Cibele Carvalho*
Em 2010, foi publicado Where Children Sleep, após cinco anos de trabalho do fotógrafo James Mollisson retratando o lugar onde dormem as crianças pelo mundo. No prefácio da versão impressa, Mollisson relata que teria cogitado atribuir o título Quartos de criança ao redor do mundo, mas que se deu conta de que a ideia de um quarto infantil derivava de sua própria experiência e cultura, não sendo, portanto, adequada para compreender outras realidades.
Como observa Mollison, embora o quarto de criança seja um espaço quase naturalizado, ele não faz parte das formas de habitar das crianças de culturas indígenas, é relativamente recente na história da arquitetura doméstica e continua não sendo realidade para parcelas desfavorecidas da população. De modo que, com a adoção da quarentena como medida sanitária necessária para barrar a propagação da COVID-19, os profissionais da educação têm se perguntado onde (e como) quarentenam as crianças.
As desigualdades habitacionais, que sempre deram sua contribuição para o agravamento das desigualdades escolares, ficaram ainda mais evidenciadas com a crise sanitária: enquanto crianças contemporâneas de classes favorecidas contam com um quarto para si, cerca de 12 milhões de brasileiros vivem em situação de adensamento familiar excessivo, segundo o IBGE. Diante dessa situação, caberia analisar as implicações menos evidentes da posse precoce de “um teto todo seu”, para lembrar de Virgínia Woolf.
A designação de um cômodo para os filhos (ou de um cômodo para cada filho) está evidentemente relacionada ao reconhecimento, historicamente recente, da criança como sujeito.

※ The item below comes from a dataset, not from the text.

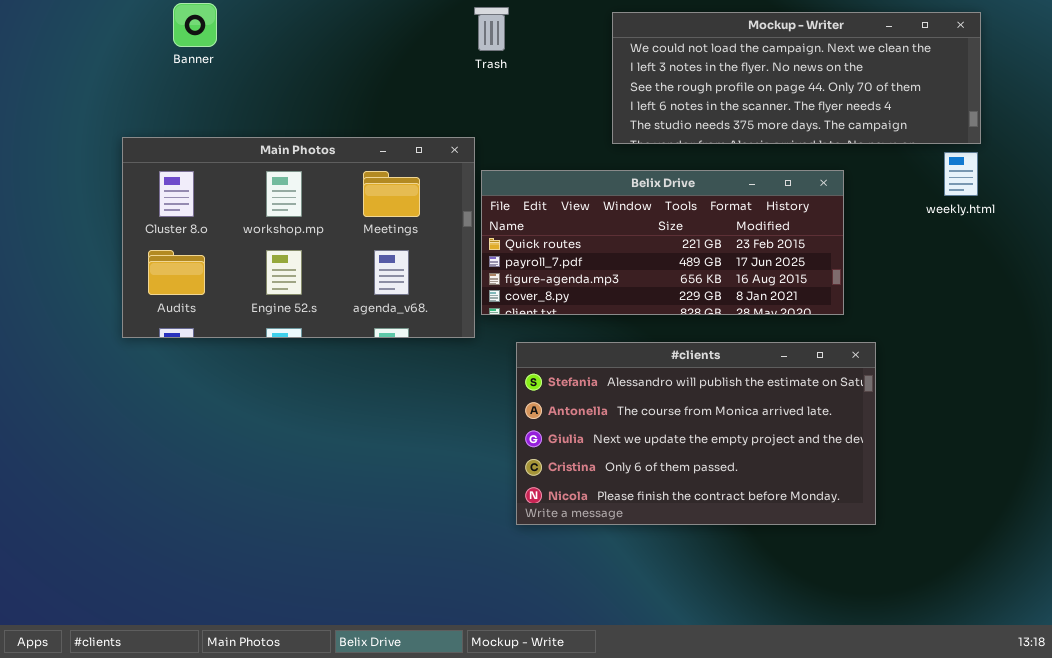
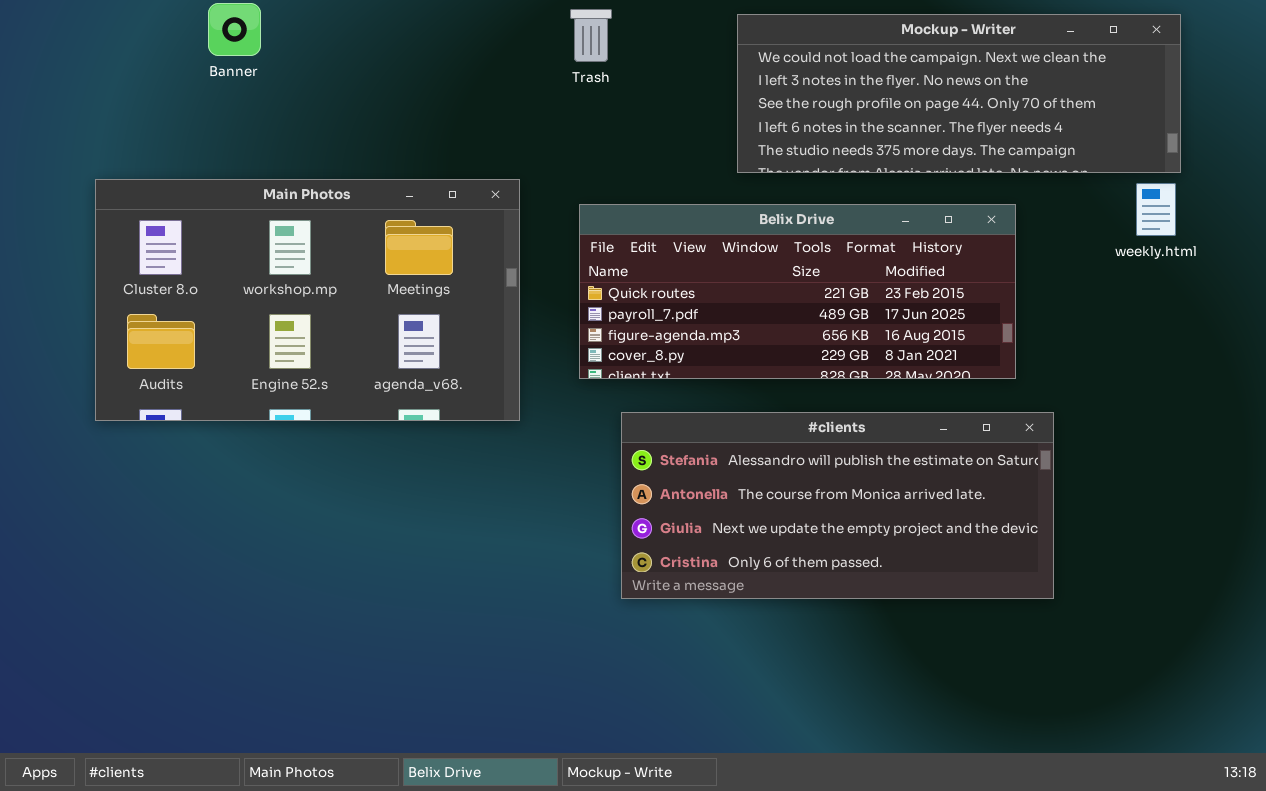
Main Photos: [122,137,475,338] -> [95,179,520,421], moved
#clients: [516,342,876,525] -> [621,412,1054,599], resized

Contudo, caberia lembrar que essa disposição espacial garante uma maior privacidade não apenas aos filhos, mas a todos os membros da família. Longe de ser um acessório de luxo, a privacidade, garantida por uma maior disponibilidade de espaço/cômodos por habitante, tende a reduzir o desgaste das relações familiares e a incidência da violência doméstica, como sugere uma pesquisa sobre infância e violência realizada pelo Centro de Análises Econômicas e Sociais (Caes) da PUC/RS.
Além de garantir a privacidade dos membros da família, a posse de um quarto para si favorece o desempenho escolar. Pesquisas mostram que a repetência escolar é mais incidente entre crianças que dividem o quarto com seus irmãos. Uma explicação para isso viria das próprias condições materiais para o estudo: uma busca rápida em sites de decoração pode mostrar que a maior parte dos quartos infantis são multifuncionais, ou seja, não se reduzem a quartos de dormir, mas comportam escrivaninhas e pequenas bibliotecas que fazem do cômodo uma espécie de “anexo da escola”, como bem define o sociólogo da educação Roger Establet.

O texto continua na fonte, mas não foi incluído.